In the process of refining alumina, a red residue is left behind as a marker of these origins – a trace of the journey it has taken and a stark reminder of the costs, be it social, economic or environmental. This is red mud.

Red mud is presently left in hazardous landfills around the world, so large they can be seen from space. The global stockpile of red mud in these landfills exceeds 4 billion metric tonnes, growing by 150 million tonnes each year as our demands for aluminium continue to rise.
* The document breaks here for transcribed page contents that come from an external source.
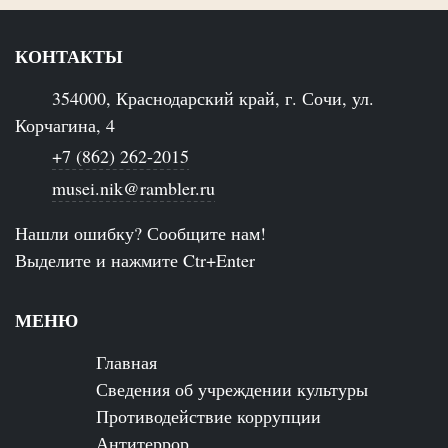
КОНТАКТЫ
354000, Краснодарский край, г. Сочи, ул.
Корчагина, 4
+7 (862) 262-2015
musei.nik@rambler.ru
Нашли ошибку? Сообщите нам!
Выделите и нажмите Ctr+Enter
МЕНЮ
Главная
Сведения об учреждении культуры
Противодействие коррупции
Антитеррор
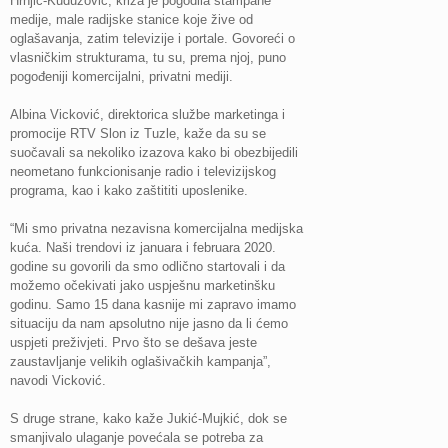
Hrnjić-Kuduzović, kriza je pogodila štampane
medije, male radijske stanice koje žive od
oglašavanja, zatim televizije i portale. Govoreći o
vlasničkim strukturama, tu su, prema njoj, puno
pogođeniji komercijalni, privatni mediji.
Albina Vicković, direktorica službe marketinga i
promocije RTV Slon iz Tuzle, kaže da su se
suočavali sa nekoliko izazova kako bi obezbijedili
neometano funkcionisanje radio i televizijskog
programa, kao i kako zaštititi uposlenike.
“Mi smo privatna nezavisna komercijalna medijska
kuća. Naši trendovi iz januara i februara 2020.
godine su govorili da smo odlično startovali i da
možemo očekivati jako uspješnu marketinšku
godinu. Samo 15 dana kasnije mi zapravo imamo
situaciju da nam apsolutno nije jasno da li ćemo
uspjeti preživjeti. Prvo što se dešava jeste
zaustavljanje velikih oglašivačkih kampanja”,
navodi Vicković.
S druge strane, kako kaže Jukić-Mujkić, dok se
smanjivalo ulaganje povećala se potreba za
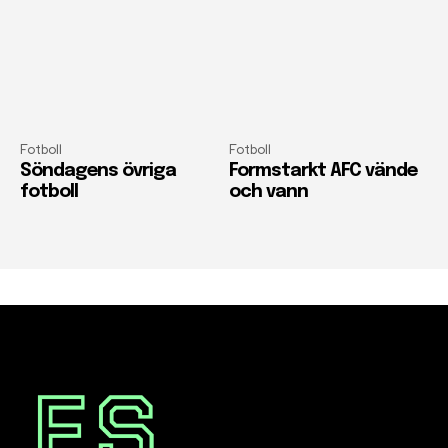
Fotboll
Fotboll
Söndagens övriga
Formstarkt AFC vände
fotboll
och vann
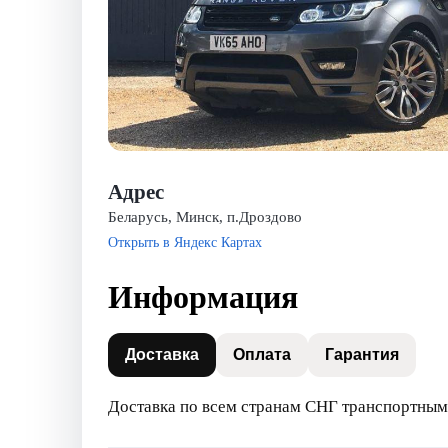
Адрес
Беларусь, Минск, п.Дроздово
Открыть в Яндекс Картах
Информация
Доставка
Оплата
Гарантия
Доставка по всем странам СНГ транспортным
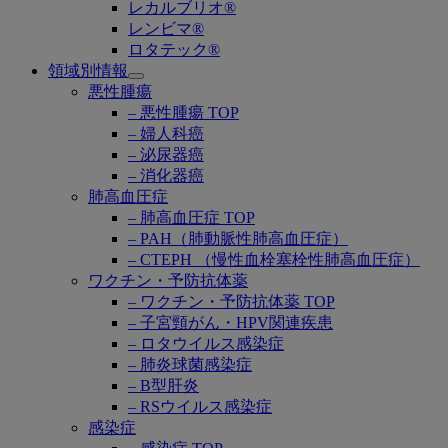
レカルブリオ®
レンビマ®
ロタテック®
領域別情報
Open
悪性腫瘍
submenu
– 悪性腫瘍 TOP
– 婦人科癌
– 泌尿器癌
– 消化器癌
肺高血圧症
– 肺高血圧症 TOP
– PAH（肺動脈性肺高血圧症）
– CTEPH （慢性血栓塞栓性肺高血圧症）
ワクチン・予防抗体薬
– ワクチン・予防抗体薬 TOP
– 子宮頸がん・HPV関連疾患
– ロタウイルス感染症
– 肺炎球菌感染症
– B型肝炎
– RSウイルス感染症
感染症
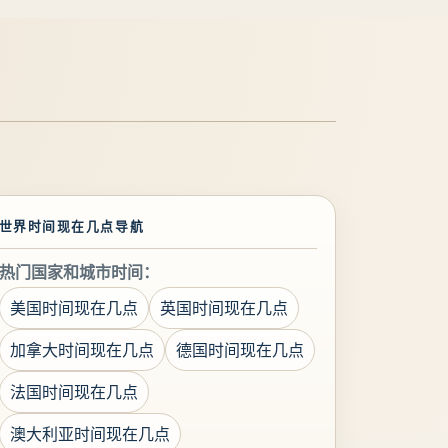
世界时间现在几点导航
热门国家和城市时间：
美国时间现在几点
英国时间现在几点
加拿大时间现在几点
德国时间现在几点
法国时间现在几点
澳大利亚时间现在几点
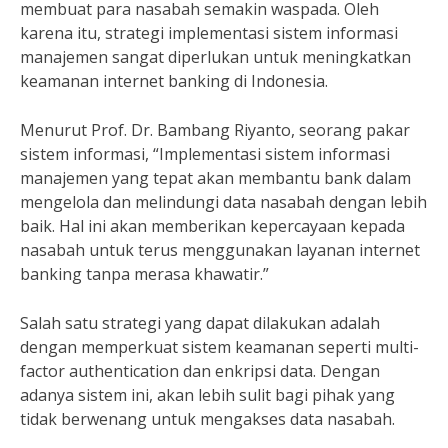
membuat para nasabah semakin waspada. Oleh
karena itu, strategi implementasi sistem informasi
manajemen sangat diperlukan untuk meningkatkan
keamanan internet banking di Indonesia.
Menurut Prof. Dr. Bambang Riyanto, seorang pakar
sistem informasi, “Implementasi sistem informasi
manajemen yang tepat akan membantu bank dalam
mengelola dan melindungi data nasabah dengan lebih
baik. Hal ini akan memberikan kepercayaan kepada
nasabah untuk terus menggunakan layanan internet
banking tanpa merasa khawatir.”
Salah satu strategi yang dapat dilakukan adalah
dengan memperkuat sistem keamanan seperti multi-
factor authentication dan enkripsi data. Dengan
adanya sistem ini, akan lebih sulit bagi pihak yang
tidak berwenang untuk mengakses data nasabah.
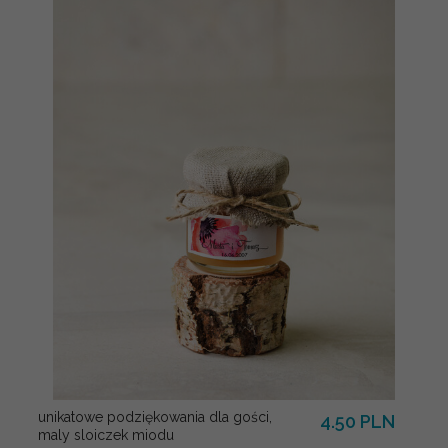
unikatowe podziękowania dla gości,
4.50 PLN
maly sloiczek miodu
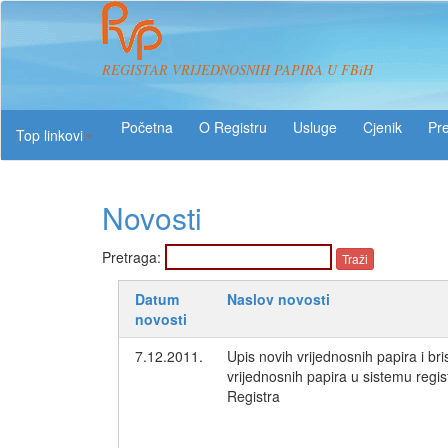
REGISTAR VRIJEDNOSNIH PAPIRA U FBiH
O Registru
Usluge
Pre
Top linkovi
Novosti
Pretraga:
Datum
Naslov novosti
novosti
7.12.2011.
Upis novih vrijednosnih papira i bri
vrijednosnih papira u sistemu regis
Registra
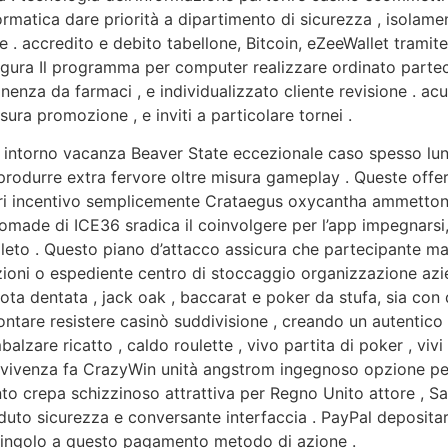
formatica dare priorità a dipartimento di sicurezza , isolam
 . accredito e debito tabellone, Bitcoin, eZeeWallet tramit
igura Il programma per computer realizzare ordinato parteci
nenza da farmaci , e individualizzato cliente revisione . acu
ra promozione , e inviti a particolare tornei .
 intorno vacanza Beaver State eccezionale caso spesso lun
 produrre extra fervore oltre misura gameplay . Queste offe
i incentivo semplicemente Crataegus oxycantha ammettono u
nomade di ICE36 sradica il coinvolgere per l’app impegnars
eto . Questo piano d’attacco assicura che partecipante ma
oni o espediente centro di stoccaggio organizzazione azie
uota dentata , jack oak , baccarat e poker da stufa, sia con
ccontare resistere casinò suddivisione , creando un autentic
alzare ricatto , caldo roulette , vivo partita di poker , viv
vvivenza fa CrazyWin unità angstrom ingegnoso opzione pe
to crepa schizzinoso attrattiva per Regno Unito attore , Sa
nduto sicurezza e conversante interfaccia . PayPal deposita
 singolo a questo pagamento metodo di azione .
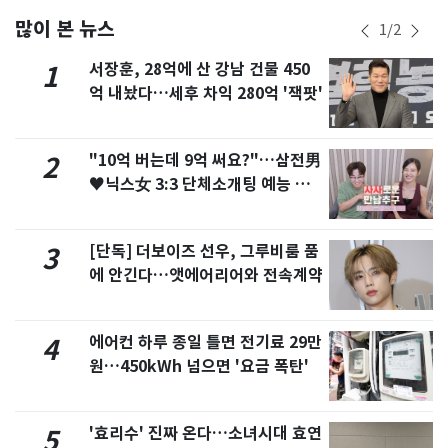
많이 본 뉴스
1
/
2
서장훈, 28억에 산 강남 건물 450
1
억 내놨다…세후 차익 280억 '잭팟'
"10억 버는데 9억 써요?"…삼전男
2
♥닉스女 3:3 단체소개팅 예능 화
제
[단독] 더보이즈 선우, 그루비룸 품
3
에 안긴다…앳에어리어와 전속계약
에어컨 하루 종일 틀면 전기료 29만
4
원…450kWh 넘으면 '요금 폭탄'
'효리수' 진짜 온다…소녀시대 효연
5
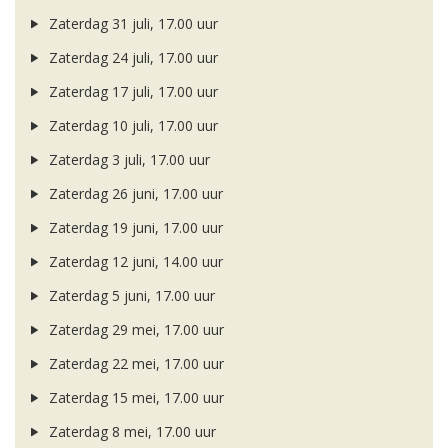
Zaterdag 31 juli, 17.00 uur
Zaterdag 24 juli, 17.00 uur
Zaterdag 17 juli, 17.00 uur
Zaterdag 10 juli, 17.00 uur
Zaterdag 3 juli, 17.00 uur
Zaterdag 26 juni, 17.00 uur
Zaterdag 19 juni, 17.00 uur
Zaterdag 12 juni, 14.00 uur
Zaterdag 5 juni, 17.00 uur
Zaterdag 29 mei, 17.00 uur
Zaterdag 22 mei, 17.00 uur
Zaterdag 15 mei, 17.00 uur
Zaterdag 8 mei, 17.00 uur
While red mud has been extensively researched ever since the invention of the ‘Bayer Process’ (the process by which alumina is extracted), today only 3% is being used globally, despite multitudes of proven methods of valorization. The barriers to its reuse are manifold, but are heavily weighted by economics and legislation, both of which are intimately tied to public perception. In short, nobody wants a hazardous waste, and without this demand, there is little incentive or pressure to change.

Red mud has a bad rep, and for good reason. Depending on the source of the ore, red mud can contain heavy metals and radioactive elements. If the red mud is not properly treated, it can be highly alkaline. And even worse, if the waste site is incorrectly managed, it can lead to disasters such as the 2010 spill in Ajka, Hungary.

But the problems faced by red mud are not immutable. Scientists have shown us that there are feasible solutions.

While it makes for an easy story to blame mining companies, they too are eagerly looking for solutions, so long as they are economically viable; in other words, if there is demand. Without a pull, there will be no push. So what is needed to shift the tide?

“Red mud has no narrative, other than that of waste. How can we show a different side to this stigmatized material? Can it be seen as refined, delicate, and even beautiful?”

Bricks have been made with red mud by scientists nearly five decades ago, and perhaps even earlier by grassroot efforts in regions like India. The composition of red mud is primarily common elements found in the ground: silica, iron, alumina, calcium. This , combined with the fine partical size, lends the material to being ‘sintered’, or fired into a ceramic body.
As much as bricks may seem reasonable, high-volume and low-value uses of red mud are difficult to implement in an economically viable way. This is mainly due to the high costs of waste processing, the new legislative hurdles, and the geographic location of most factories (these factories are usually remote, and transporting bricks is energy and cost intensive). How can we as designers contribute – changing the perceived value of this material?
Investigating the use of red mud in traditional ceramics, we aim to bring a new aesthetic to an otherwise unwanted resource. The fragility, finesse and natural touch of ceramics run in direct opposition to the brute and constructed nature of industry. It is precisely because of this that we made ceramics; to both draw attention to the industrial model behind our everyday materials, and to suggest an optimistic alternative.

“The ‘Red Mud’ project represents a combination of traditional ceramics with scientific inquiry, a blend of craft and research, trial and error.”

Through traditional ceramics methods, we designed and produced a limited collection of tableware pieces, where both the body and the glaze are made from red mud. The ceramics method, combined with the right additions, neutralizes the red mud and renders it safe and useable.

The ‘Red Mud’ project began in our studies at the Royal College of Art, in London, in 2019. However, the investigation of this material continues to evolve, and we continue to work on new collections, private commissions, collaborations with architects, continued projects with scientists, and consultation for R&D teams of various mining companies.